Paulina Młynarska bardzo szczerze opowiada o swojej drodze - dzięki regularnej praktyce jogi - od bólu, lęku i traumy do wolności, dobroci i łagodności. Od czego zacząć? Jak poznać jogicznych szarlatanów i oszustów? Jak krok po kroku iść ścieżką ku mądrości, nie traktując wszystkiego zbyt serio?
"Moja lewa joga" to osobista opowieść o jodze, która niesie zmianę. Ale i o przełomowym, pandemicznym czasie, w którym radzenie sobie ze zmianą okazuje się kluczowe. Bez udawania, że obędzie się bez popełniania błędów, walki o siebie i zmęczenia. I jak zawsze u Pauliny Młynarskiej - z humorem, ironią i nieco politycznie. Bo to jest jej… lewa joga. Dasz się zaprosić na matę?

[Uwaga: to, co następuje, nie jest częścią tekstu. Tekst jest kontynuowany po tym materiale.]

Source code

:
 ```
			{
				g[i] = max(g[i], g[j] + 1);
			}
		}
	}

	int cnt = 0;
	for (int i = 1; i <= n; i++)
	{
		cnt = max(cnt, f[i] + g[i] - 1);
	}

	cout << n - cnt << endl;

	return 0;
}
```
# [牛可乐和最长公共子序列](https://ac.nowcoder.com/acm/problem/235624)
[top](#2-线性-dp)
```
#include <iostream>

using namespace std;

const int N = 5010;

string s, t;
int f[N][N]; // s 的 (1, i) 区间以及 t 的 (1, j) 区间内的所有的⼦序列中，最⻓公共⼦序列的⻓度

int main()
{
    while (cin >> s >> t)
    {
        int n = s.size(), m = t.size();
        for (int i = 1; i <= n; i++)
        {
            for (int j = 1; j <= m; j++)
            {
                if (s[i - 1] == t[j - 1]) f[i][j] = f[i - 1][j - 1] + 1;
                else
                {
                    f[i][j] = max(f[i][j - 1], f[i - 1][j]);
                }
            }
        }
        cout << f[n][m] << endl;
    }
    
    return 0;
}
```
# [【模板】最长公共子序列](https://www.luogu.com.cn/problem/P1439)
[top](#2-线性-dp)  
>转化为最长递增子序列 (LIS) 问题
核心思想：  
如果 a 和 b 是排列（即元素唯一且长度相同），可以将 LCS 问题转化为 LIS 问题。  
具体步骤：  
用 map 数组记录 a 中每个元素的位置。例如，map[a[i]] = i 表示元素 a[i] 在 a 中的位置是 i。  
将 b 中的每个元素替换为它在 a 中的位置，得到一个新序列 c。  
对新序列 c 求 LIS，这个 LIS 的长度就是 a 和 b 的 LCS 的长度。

Ja pokochałam jogę za jej otwartość. Za to, że jest spójnym systemem poznawania i doskonalenia siebie. Za to, że daje narzędzia, by radzić sobie z nieuniknionym w życiu cierpieniem, by rozpoznawać swoją wewnętrzną prawdę. Za to, że uczy, jak znajdować oparcie w sobie, jak nie rozmieniać swej wewnętrznej spójności i wolności na błyskotki, na które łase jest ludzkie ego. Jak to ego trzymać w ryzach i pogonić do pracy na rzecz tego, co w życiu wartościowe. I jak te wartościowe rzeczy rozpoznać oraz kultywować.